# ASUS P5K IDE-problem.



## ThomasB (Feb 4, 2008)

I just upgraded my computer with a Asus P5K motherboard and Intel Duo 2.66 ghz.

The problem is that I can't get it to find my IDE DVD's. They don't show up in Windows and I can't find them in BIOS. Have tried different IDE-cables, and also just connecting one of the drives, still no result. So, is there anything else that I can try? As I understand there are a lot of problems with this board and IDE-devices.

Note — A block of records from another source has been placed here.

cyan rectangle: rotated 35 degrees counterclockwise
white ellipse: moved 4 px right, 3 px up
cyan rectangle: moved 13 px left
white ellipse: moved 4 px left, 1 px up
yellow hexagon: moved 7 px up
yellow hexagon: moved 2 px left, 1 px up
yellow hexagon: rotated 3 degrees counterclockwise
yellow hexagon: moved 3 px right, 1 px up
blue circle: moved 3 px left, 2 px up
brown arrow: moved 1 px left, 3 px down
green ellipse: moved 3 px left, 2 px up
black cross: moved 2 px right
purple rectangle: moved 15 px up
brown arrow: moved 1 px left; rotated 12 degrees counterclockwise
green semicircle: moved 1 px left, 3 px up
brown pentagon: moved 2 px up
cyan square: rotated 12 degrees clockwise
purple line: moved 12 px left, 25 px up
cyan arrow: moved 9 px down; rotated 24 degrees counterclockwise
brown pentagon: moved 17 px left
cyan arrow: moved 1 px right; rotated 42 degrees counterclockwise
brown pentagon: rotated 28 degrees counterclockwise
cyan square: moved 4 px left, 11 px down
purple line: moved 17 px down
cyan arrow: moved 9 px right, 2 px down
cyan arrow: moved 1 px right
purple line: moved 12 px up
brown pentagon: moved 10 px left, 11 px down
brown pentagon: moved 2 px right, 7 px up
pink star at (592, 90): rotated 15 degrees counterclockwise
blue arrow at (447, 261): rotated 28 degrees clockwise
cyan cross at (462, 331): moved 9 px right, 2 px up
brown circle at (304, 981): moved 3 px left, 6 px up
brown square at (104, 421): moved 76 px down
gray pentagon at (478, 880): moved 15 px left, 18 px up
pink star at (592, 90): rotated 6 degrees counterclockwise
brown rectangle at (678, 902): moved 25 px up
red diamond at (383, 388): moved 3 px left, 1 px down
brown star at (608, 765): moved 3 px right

But I'm not really in the mood to run of and buy SATA DVD's.

Thankful for help, and if you need more info let me know.


----------



## dai (Jul 2, 2004)

is this a plain P5K m/b
check the drive is jumpered as master
check the ide is enabled in the bios
you have run the m/b setup disk
click on the ide listing in the device manager and see if it lists a problem


----------



## ThomasB (Feb 4, 2008)

Yes, it's a plain P5K board. And I have checked that the drives are set as masters, even tried cable select. 
And where exactly do I enable IDE in bios? Can't find it anywhere and no clue from the instructions either. 

And I can't run the m/b set up disk, because the DVD isn't reconised by the computer. 

No ide-faults listed in the device manager.


----------



## dai (Jul 2, 2004)

in the bios if it is set to auto detect change it to cdrom


----------



## ThomasB (Feb 4, 2008)

dai said:


> in the bios if it is set to auto detect change it to cdrom


As I said, where in the bios do I find these settings? The only ones I find regards SATA-drives, nothing for IDE.

And while I'm at it I should mention that I can't get the onboard LAN to work either...


----------



## dai (Jul 2, 2004)

recheck the jumpers on the drives
for onboard lan go into the advaced page and onboard devices config and enable it
check pnp enabled
check what you can see listed in the boot order


----------



## Amrish (May 6, 2005)

you will have to enable jmicron ide controller in deviced in the bios


----------